According to the piece: One of the issues in question was EPEAT section 18.104.22.168, which in part required that "the product is upgradeable with commonly available tools."
If you have seen a MacBook Air or other ultrathins like it -- or other ultrathins that want to be like it -- you know that that is just not the case. Unless you change what you mean by "upgradeable with commonly available tools."
The way EPEAT suddenly sees it:
Products containing externally accessible ports such as a high performance serial bus or a USB are capable of being upgraded by adding a hard disk, DVD, floppy drive, memory and cards, and therefore conform to this criterion...
And "commonly available tools" are now things that can be "purchased by any individual or business without restrictions and is readily available for purchase on the open market."
So you buying an external hard drive to plug into the USB port on your MacBook Air would be you buying a "commonly available tool" and "upgrading" your machine. Another area requiring clarification, a requirement around "ease and safety" of disassembly.

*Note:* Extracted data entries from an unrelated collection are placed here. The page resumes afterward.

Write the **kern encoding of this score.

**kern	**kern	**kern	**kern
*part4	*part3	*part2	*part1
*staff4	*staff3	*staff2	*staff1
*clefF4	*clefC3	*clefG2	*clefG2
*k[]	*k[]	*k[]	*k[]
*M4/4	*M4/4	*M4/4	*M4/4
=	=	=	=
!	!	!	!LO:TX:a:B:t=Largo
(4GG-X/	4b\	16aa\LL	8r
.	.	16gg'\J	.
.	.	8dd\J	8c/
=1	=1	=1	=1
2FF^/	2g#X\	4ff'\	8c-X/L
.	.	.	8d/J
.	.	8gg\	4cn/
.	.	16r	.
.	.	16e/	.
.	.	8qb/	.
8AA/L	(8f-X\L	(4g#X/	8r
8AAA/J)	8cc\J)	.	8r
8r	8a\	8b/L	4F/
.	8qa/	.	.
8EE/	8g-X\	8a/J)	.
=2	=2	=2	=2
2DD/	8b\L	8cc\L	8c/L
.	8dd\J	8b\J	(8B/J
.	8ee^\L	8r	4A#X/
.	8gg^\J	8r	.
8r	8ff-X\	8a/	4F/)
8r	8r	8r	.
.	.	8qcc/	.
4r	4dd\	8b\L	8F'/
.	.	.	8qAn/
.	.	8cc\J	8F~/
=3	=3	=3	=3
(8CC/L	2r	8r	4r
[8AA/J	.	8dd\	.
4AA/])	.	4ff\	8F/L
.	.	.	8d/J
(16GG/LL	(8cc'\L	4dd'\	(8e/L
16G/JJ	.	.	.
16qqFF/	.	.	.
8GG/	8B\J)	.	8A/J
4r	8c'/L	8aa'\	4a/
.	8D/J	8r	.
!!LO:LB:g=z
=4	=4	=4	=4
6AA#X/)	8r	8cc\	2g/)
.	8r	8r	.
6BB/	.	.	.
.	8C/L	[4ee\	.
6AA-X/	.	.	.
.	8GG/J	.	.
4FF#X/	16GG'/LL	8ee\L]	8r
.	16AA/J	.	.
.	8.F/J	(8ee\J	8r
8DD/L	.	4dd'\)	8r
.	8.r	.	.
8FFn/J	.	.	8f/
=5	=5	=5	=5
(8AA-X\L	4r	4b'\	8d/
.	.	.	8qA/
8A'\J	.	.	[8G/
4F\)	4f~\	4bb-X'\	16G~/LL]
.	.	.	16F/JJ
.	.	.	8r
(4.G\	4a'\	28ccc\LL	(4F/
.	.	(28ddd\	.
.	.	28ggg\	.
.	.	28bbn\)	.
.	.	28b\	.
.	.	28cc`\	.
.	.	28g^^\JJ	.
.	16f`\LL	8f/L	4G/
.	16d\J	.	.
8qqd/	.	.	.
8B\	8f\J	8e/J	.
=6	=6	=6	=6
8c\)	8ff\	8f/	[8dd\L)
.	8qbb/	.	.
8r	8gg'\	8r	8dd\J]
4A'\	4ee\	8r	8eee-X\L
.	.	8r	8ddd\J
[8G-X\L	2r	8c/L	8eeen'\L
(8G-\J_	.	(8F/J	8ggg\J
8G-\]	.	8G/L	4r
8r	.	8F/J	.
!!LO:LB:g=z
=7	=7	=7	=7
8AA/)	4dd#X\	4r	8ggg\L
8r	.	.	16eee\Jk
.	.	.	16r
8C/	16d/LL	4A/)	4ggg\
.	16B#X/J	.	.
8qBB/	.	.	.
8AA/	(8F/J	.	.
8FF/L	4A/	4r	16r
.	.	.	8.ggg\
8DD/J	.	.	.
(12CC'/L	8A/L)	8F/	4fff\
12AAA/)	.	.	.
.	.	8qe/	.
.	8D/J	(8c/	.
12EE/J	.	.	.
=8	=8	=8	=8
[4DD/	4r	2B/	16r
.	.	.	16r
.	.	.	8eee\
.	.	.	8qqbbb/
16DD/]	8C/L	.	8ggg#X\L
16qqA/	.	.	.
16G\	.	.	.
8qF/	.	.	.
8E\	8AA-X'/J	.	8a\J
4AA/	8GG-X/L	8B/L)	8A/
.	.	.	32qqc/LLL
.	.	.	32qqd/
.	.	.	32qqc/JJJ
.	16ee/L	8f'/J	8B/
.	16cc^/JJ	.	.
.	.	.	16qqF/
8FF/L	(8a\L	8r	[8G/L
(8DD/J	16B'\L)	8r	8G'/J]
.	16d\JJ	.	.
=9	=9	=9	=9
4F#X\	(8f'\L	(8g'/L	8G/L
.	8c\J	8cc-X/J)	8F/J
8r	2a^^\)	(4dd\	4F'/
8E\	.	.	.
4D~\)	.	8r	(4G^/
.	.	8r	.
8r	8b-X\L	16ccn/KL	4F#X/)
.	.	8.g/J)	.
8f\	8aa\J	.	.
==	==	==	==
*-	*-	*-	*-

Well it turns out, in the hands of the properly trained, taking apart a unibody or ultrathin laptop for recycling and disposal is both safe and easy. Just don't try it at home unless you're properly trained.
It would be easy at this point to accuse EPEAT of rolling over for the industry, though I honestly think that that would be unfair. When the Apple flap happened over the summer EPEAT acknowledged that their rules were a few years behind the industry and that they were behind in updating them.
So. Now they're up to date. See you again in a few years.
The Big Ebook Payback. Sort of.
If you've bought an ebook in the past two-and-a-half-years you may have a few bucks in bookstore credit headed your way. CNNMoney says both Amazon and Apple have started letting customers know that they may get that credit if a proposed settlement over alleged price-fixing is approved by the court presiding over the case.
Apple and five publishers were sued by the U.S. Department of Justice earlier this year, though three of the publishers - Hachette, Simon and Schuster and Harper Collins -- have proposed a settlement.
The DoJ says as a result of the alleged collusion between Apple and the publishers, e-book customers paid $2 or $3 more for some of the books they bought. And yet, Amazon estimates that affected customers will get credits ranging from 30 cents to $1.32 per book.
No, I'm not sure how that works, but whatever.
The piece says "Customers who bought qualifying e-books between April 1, 2010 and May 21, 2012 are eligible for a refund, and won't need to do anything in order to receive their credits." More information is available at the ebook settlement website.
On Apple & Blasphemy
And finally this week, in what could be the dumbest story of the week, CNET says the Russian Orthodox Church may have a problem with Apple's logo. Apple's decades-old logo.
According to the piece, "some extreme Orthodox Christians in Russia" think the logo may be "blasphemous," because they think the Apple apple with a bite out of it is representative of Adam and Eve's original sin in the Bible.
CNET points out that Apple's apple was, in fact, "inspired by the legendary piece of fruit that fell on the head of mathematician and astronomer Isaac Newton."
Let's hope they never find out that the first Apple Computer cost $666.66. Otherwise, we might be in for another dumb story.